A (cons 1 2) will return an object whose first pointer (car) points to 1, and the other (cdr) points to 2, that's why it get printed in the dot-pair fashion.

Also you may want to understand deeper, I will recommend you read the CL: gentle introduction to symbolic computation, "6.4. Comparing CONS, LIST, AND APPEND", which explained these topics really well.

Answer 3

Try what (cons 1 2) returns. Is it a list?

Answer 4

to @ThomasUhrig : the following info might help you.

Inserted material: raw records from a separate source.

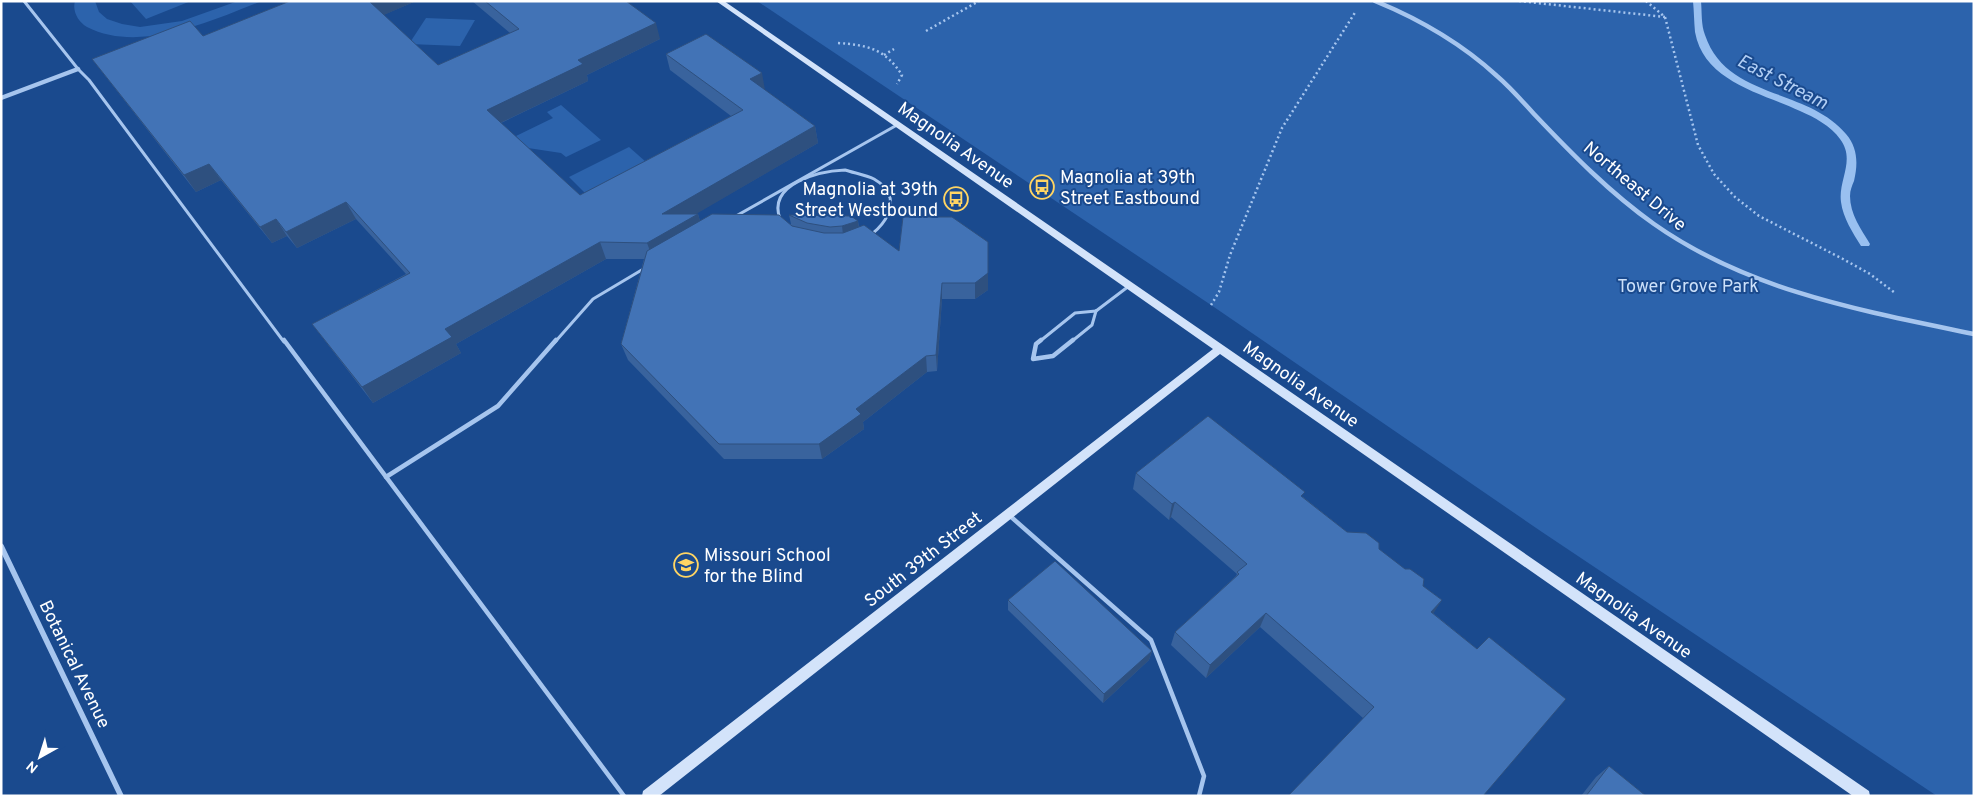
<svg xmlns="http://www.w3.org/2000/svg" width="1975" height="797" font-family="Overpass,sans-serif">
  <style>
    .green { fill: #2c63ac }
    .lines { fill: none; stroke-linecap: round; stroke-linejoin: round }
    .stream { fill: #99c0f0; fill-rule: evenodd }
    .path { stroke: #a6c5ee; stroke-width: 2.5; stroke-dasharray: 2 3; stroke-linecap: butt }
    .lane-far1 { stroke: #a6c5ee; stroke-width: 3 }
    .lane { stroke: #a6c5ee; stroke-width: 4.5 }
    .street-far1 { stroke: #a6c5ee; stroke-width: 4.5 }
    .street { stroke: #a6c5ee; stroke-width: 5.5 }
    .secondary { fill: #d3e3fa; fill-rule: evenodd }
    .wall { fill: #39639d }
    .shaded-wall { fill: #2e507f }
    .building { fill: #4273b6; stroke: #2e507f }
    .labels { text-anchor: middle; stroke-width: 4; stroke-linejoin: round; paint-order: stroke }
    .street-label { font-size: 18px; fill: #fff; stroke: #1a4a8e }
    .poi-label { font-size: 18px; fill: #fff; stroke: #1a4a8e; text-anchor: start }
    .park-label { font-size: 18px; fill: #cce0fa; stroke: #1a4a8e }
    .water-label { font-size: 19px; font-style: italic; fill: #b2cff5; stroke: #1a4a8e }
  </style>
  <rect width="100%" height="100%" fill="#1a4a8e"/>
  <g class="green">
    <path d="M75,1H95L99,12L107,19L122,24L140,27L182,21L238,1H262C211,21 140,54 87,27C78,22 72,11 75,1Z"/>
    <path d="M130,1H191L146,19Z"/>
    <path d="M757,1H1974V796H1937L1542,532L1211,305Z"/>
    <path d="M426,18L475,20L460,46L409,44Z"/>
    <path d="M561,105L601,140L566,157L561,153L528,148L516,136L553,118L547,112Z"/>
    <path d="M629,147L646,162L586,194L569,177Z"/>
  </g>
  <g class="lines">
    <path class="stream" d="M1693,1H1701C1702,12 1701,25 1705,35C1727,100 1807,87 1846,134C1858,148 1858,164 1854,181C1852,186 1850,190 1850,196C1850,214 1861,229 1870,244L1869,246H1861C1853,233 1843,218 1841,202C1838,180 1856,160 1840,139C1831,126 1814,117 1800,111C1762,93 1704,82 1695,32C1694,22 1694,11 1693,1Z"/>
    <g class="path">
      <path d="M1519,1L1665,17"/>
      <path d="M1646,1L1665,17L1698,145L1714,174L1735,197L1759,216L1843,259L1870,274L1895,293"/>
      <path d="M926,31L979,1"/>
      <path d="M838,43C868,45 885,49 902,75L897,84"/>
      <path d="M884,55L894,49"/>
      <path d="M1211,305L1219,292L1230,255L1282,128L1356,11"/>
    </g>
    <g class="lane-far1">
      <path d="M24,1L78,69L89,80L284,342"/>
      <path d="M845,170C854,173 866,175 874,179C913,201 875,242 845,246C828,248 812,246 797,239C789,235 782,227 780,219C767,183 820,171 845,170Z"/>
      <path d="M736,216L897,125"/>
      <path d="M1096,311L1129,286"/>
      <path d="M555,342L593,299L645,268"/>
      <path d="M1039,342L1075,313L1096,311"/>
      <path d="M1071,342L1092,325L1096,311"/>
    </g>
    <g class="lane">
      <path d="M284,340L624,796"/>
      <path d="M1041,340L1036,344L1033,359L1053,356L1073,340"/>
      <path d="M386,477L498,406L556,340"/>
      <path d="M1009,515L1151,640L1204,776L1199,796"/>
    </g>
    <g class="street-far1">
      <path d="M1375,1C1419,19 1462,44 1497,76C1511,88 1522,101 1534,114C1571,153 1610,193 1654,224C1749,291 1863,311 1974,334"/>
      <path d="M1,98L78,69"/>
    </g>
    <path class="street" d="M1,546L121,796"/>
    <path class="secondary" d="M716,1H724L1869,791L1870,796H1853L1220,354L659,796H642L643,791L1213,349Z"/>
  </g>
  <g class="wall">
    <path d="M290,1H416L383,15L438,65L510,33L472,1H626L660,39L587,75L588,81L501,123L580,195L731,116L670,70L666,54L765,90L815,126L818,143L695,214H698L700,221L791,224L789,215L858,221L859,227L899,251L903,217L988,290L975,299H942L937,371L927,372L863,422L864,429L822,459H724L628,360L621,344L644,259H606L456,344L461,353L373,403L312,324L406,274L356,219L297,248L287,236L272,243L221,180L196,192L92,59L203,36Z"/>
    <path d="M1136,473L1303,497L1347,532L1379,549L1423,586L1442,600L1433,613L1477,649L1566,699L1363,718L1260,627L1206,678L1171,645L1175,632L1236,576L1237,574L1171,517L1169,520L1133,489Z"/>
    <path d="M1008,600L1152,651L1149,660L1103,703L1008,610Z"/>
    <path d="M1609,766L1646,796H1581L1596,777Z"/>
  </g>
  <g class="shaded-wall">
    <path d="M368,1H416L377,18Z"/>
    <path d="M656,23L660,39L587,75L588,81L494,126L487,110L578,60Z"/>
    <path d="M762,73L765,90L750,79Z"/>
    <path d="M815,126L818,143L667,231L662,214Z"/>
    <path d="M209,164L221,180L196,192L184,175Z"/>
    <path d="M346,202L356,219L297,248L286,232Z"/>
    <path d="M698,214L703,231L653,259L647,243Z"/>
    <path d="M276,219L287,236L272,243L260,227Z"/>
    <path d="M858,221L860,237L844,243L842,226Z"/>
    <path d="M600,242L606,259L456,344L461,353L373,403L362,387L445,329Z"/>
    <path d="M988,273V290L975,299V283Z"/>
    <path d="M942,283V299L937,371L936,355Z"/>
    <path d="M926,356L927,372L863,422L864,429L822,459L819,444L856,409Z"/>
    <path d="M1175,502L1171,517L1169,520L1172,504Z"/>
    <path d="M1442,600L1433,614L1431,612Z"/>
    <path d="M1266,613L1260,627L1206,678L1210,665Z"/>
    <path d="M1152,651L1149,660L1103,703L1104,694Z"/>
  </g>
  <g class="building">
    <path d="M290,1H369L438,65L519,29L485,1H626L656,23L578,60L583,64L487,110L580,195L743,110L666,54L706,34L762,73L750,79L815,126L662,214H698L647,243L600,242L445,329L452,337L362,387L312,324L410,273L346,202L286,232L276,219L260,227L209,164L184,175L92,59L190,21L203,36Z"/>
    <path d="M712,214L779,215L792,226L824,233H843L864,225L899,251L903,217H952L988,242V273L975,283H942L936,355L926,356L856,409L861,414L819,444H719L621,344L647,251Z"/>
    <path d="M789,215L851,216L858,221L842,226L830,227L807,223Z"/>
    <path d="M1208,416L1305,492L1301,496L1347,532L1366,533L1379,543V549L1405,569H1410L1424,579L1423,586L1442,600L1431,612L1477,649L1489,637L1566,699L1483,796H1288L1374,707L1266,613L1210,665L1175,632L1239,574L1237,572L1247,564L1175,502L1172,504L1136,473Z"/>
    <path d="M1055,561L1152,651L1104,694L1008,600Z"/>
    <path d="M1609,766L1646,796H1586Z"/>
  </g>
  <defs>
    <g id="bus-ring" transform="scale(1.25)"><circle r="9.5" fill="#1a4a8e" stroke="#ffd563" stroke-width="1.5"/><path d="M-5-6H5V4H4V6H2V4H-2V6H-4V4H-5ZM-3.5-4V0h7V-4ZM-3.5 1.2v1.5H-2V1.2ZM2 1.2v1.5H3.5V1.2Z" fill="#ffd563"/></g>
    <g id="school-ring" transform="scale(1.25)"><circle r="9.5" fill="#1a4a8e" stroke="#ffd563" stroke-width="1.5"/><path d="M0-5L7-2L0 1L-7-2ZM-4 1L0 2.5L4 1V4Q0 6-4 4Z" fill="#ffd563"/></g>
  </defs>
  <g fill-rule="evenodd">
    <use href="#bus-ring" x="1042" y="187"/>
    <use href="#bus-ring" x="956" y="199"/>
    <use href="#school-ring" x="686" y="565"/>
  </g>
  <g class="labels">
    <g class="street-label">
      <text transform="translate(956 145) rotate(35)" y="6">Magnolia Avenue</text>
      <text transform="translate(1635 186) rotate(40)" y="6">Northeast Drive</text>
      <text transform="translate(1301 384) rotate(35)" y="6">Magnolia Avenue</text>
      <text transform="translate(923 559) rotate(-38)" y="6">South 39th Street</text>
      <text transform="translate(1634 615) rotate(35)" y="6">Magnolia Avenue</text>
      <text transform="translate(75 664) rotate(64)" y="6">Botanical Avenue</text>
    </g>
    <g class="poi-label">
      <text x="1060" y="183">Magnolia at 39th<tspan x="1060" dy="21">Street Eastbound</tspan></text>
      <text x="938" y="195" text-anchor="end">Magnolia at 39th<tspan x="938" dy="21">Street Westbound</tspan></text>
      <text x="704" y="561">Missouri School<tspan x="704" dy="21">for the Blind</tspan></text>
    </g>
    <g class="park-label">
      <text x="1688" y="292">Tower Grove Park</text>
    </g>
    <g class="water-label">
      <text transform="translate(1783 81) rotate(27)" y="7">East Stream</text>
    </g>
  </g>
  <rect width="1975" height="797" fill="none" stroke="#ffffff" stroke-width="5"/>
  <g transform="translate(40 757) rotate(219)" stroke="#1a4a8e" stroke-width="4" paint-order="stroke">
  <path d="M0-4L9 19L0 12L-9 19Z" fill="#ffffff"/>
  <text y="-8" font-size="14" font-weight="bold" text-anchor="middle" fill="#ffffff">N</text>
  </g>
</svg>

Although we are talking about Lisp language here, I notice that a line from Page 8 and 9 of a famous Book named "The Little Schemer (4th edition)" help me understand the 2 puzzling facts altogether:

    Why (cons 1    2) does not look like '(1 2)?
    Why (cons 1 '(2)) does     look like '(1 2)?
    ----
    > (cons 1 2)
    (1 . 2)
    > (cons 1 '(2))
    (1 2)
    > '(1 2)
    (1 2)

Just read the "The Laws of Cons":

The primitive cons takes 2 arguments.

The 2nd argument to cons must be a list.

The result is a list.

In practice: (cons A B) works for all values A and B, And

(car (cons A B)) = A

(cdr (cons A B)) = B